La claque commence dès les premiers accords. L'Orchestre de Paris, dirigé par Esa-Pekka Salonen, explose littéralement. La violence de l'écriture de Strauss est ce soir magnifiée, l'orchestre porté à son maximum et le volume sonore à son paroxysme. Dès les premières secondes, on sait que la soirée sera exceptionnelle.
Et elle le fut. Outre l'excellence orchestrale, le plateau réuni est enfin digne d'un festival international. Evelyn Herlitzius ne donne aucun signe de fatigue dans cet écrasant rôle. La ligne de chant ne se brise jamais, le soutien est sans faille, la puissance étonnante, le tout sans forcer. Adrianne Pieczonka offre un bon contrepoids vocal en Chrysothemis, avec une voix plus claire, plus légère mais toujours bien projetée. En abordant sa première Klytämnestra, Waltraud Meier domine le plateau avec aisance et livre une interprétation magistrale de ce rôle central d'Elektra. Les deux rôles masculins, plus courts, ne déméritent pas et sont luxueusement distribués avec Mikhail Petrenko et Tom Randle. Enfin la ribambelle de seconds rôles alternent entre vieux briscards de la scène (Donald McIntyre, 79 ans, et Franz Mazura, 89 ans !), artistes lyriques plus que confirmés (Roberta Alexander, Bonita Hyman, Renate Behle) et jeunes talents (Andrea Hill, Marie-Eve Munger, Silvia Hablowetz, Florian Hoffmann).

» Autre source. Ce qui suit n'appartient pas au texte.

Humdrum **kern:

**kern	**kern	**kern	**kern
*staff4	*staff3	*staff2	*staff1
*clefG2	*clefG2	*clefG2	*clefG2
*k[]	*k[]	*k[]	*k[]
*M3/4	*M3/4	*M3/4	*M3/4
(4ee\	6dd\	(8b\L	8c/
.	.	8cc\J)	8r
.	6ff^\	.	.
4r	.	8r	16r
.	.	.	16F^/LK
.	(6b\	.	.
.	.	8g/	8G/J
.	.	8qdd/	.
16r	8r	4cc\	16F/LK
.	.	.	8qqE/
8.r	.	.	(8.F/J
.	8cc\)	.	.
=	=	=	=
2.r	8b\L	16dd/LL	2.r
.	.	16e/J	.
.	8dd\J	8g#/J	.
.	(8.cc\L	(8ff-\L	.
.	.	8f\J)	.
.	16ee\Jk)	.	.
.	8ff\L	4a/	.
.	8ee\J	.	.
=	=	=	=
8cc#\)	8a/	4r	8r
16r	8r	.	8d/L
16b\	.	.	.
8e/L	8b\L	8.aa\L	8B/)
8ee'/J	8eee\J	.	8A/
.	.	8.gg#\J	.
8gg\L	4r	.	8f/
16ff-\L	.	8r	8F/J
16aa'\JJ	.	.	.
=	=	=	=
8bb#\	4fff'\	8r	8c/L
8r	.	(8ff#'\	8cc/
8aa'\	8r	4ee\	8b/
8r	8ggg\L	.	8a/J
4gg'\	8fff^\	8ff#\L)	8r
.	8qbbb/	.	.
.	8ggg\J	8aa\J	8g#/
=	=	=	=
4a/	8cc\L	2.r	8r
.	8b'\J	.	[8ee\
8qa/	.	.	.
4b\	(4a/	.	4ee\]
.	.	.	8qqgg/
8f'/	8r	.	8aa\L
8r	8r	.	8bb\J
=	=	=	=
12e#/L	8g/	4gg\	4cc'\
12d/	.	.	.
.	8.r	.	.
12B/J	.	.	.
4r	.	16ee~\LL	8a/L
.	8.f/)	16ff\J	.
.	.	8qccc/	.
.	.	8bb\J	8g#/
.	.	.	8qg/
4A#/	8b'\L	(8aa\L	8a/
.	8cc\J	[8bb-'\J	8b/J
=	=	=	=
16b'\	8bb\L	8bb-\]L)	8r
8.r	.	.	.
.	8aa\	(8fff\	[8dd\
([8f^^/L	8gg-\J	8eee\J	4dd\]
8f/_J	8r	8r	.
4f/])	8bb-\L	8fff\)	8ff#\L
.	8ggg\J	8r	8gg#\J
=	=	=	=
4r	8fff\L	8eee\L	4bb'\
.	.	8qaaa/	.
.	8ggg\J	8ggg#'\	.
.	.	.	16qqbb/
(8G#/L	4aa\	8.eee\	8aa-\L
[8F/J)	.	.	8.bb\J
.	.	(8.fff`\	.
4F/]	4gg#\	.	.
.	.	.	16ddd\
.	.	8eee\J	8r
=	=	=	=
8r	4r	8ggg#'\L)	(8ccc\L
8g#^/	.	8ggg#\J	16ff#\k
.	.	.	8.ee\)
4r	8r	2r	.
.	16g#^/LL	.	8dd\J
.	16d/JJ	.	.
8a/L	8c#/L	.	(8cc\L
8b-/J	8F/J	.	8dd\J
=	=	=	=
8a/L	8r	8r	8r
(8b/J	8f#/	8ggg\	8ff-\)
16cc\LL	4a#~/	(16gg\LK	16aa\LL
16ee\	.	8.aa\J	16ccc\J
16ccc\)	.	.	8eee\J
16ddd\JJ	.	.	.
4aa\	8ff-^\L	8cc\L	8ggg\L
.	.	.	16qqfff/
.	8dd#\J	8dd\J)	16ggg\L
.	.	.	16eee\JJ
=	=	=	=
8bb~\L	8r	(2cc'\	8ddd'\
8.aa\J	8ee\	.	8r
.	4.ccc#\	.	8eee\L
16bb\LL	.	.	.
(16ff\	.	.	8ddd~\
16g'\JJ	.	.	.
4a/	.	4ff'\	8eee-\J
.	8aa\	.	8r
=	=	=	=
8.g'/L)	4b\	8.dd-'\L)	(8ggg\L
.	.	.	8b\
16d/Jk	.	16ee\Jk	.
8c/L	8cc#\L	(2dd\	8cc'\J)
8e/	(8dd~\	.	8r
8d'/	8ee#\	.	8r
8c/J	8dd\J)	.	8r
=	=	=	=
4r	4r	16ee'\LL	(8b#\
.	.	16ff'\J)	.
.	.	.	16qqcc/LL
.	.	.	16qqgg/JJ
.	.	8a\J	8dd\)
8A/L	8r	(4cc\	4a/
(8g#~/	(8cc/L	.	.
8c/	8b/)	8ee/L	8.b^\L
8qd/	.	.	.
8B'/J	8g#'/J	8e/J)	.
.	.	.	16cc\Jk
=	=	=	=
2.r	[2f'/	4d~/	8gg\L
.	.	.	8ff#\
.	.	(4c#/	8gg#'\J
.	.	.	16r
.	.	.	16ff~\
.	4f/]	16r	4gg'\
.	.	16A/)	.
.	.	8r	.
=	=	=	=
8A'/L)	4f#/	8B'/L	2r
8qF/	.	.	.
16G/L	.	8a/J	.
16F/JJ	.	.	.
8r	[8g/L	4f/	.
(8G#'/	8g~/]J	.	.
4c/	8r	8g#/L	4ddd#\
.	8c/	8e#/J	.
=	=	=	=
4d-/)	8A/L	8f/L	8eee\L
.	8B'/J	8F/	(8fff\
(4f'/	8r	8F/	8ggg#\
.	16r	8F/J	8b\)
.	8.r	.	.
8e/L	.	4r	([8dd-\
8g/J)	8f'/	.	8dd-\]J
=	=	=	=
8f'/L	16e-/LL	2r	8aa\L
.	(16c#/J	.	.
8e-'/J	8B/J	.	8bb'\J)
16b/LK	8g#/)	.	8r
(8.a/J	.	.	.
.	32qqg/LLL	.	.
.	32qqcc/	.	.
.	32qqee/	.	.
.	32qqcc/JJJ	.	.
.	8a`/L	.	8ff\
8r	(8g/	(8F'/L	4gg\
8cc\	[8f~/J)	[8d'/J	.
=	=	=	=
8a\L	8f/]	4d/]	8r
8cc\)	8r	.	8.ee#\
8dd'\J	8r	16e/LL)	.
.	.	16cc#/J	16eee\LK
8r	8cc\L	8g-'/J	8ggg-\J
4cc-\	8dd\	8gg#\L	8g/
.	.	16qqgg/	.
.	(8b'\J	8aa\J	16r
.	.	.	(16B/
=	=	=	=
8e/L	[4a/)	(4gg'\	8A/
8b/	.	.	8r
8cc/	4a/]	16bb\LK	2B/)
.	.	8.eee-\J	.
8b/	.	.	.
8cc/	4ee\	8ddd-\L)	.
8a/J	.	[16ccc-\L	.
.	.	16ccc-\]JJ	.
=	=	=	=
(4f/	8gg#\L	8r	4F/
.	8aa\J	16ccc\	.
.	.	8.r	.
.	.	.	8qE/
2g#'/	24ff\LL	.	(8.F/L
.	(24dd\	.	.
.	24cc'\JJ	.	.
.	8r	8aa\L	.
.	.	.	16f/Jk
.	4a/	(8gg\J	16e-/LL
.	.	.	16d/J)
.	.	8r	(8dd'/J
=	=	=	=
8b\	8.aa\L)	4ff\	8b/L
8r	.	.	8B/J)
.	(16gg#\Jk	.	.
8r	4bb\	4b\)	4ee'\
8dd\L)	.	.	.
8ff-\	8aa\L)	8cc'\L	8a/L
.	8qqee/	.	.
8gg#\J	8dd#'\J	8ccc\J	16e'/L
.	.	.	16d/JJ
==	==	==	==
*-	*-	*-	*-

La mise en scène de Patrice Chéreau poursuit le succès de La Maison des morts sur la même scène en 2007. Sobriété, efficacité, théâtre, mise en valeur des relations entre les personnages… Quelques libertés sont prises, par exemple Klytämnestra, après sa confrontation avec Elektra, part en riant et en exigeant de la lumière (« Lichter ! Mehr Lichter« , parlé dans la partition de Strauss) mais se tait ici, les époux démoniaques sont assassinés sur scène, les cadavres gisant au sol jusqu'à la fin, Elektra ne meurt pas mais reste dans une extase totale et les pleurs finaux de Chrysothemis (« Orest ! Orest !« ) correspondent à une supplication vers son frère, qui part une fois le meurtre accompli, alors que le livret originel la fait appeler à l'aide en découvrant le corps inanimé de sa sœur. Tout cela n'a guère d'importance, les mythes antiques sont faits pour être revus et relus. L'arrivée impromptue d'Orest correspond à ce départ silencieux, entre autre. Les mouvements chorégraphiques de Thierry Thieû Niang ont tendance à se répéter : de La Maison des morts à El Regreso / Un Retour on retrouve systématiquement les mêmes postures. De même pour les décors de Richard Peduzzi, qui doit avoir du mur en béton brut à recycler. Mais ce ne sont que des détails qui n'entravent en rien l'extraordinaire réussite de ce spectacle. Émotion à prolonger bientôt sur Arte et en DVD.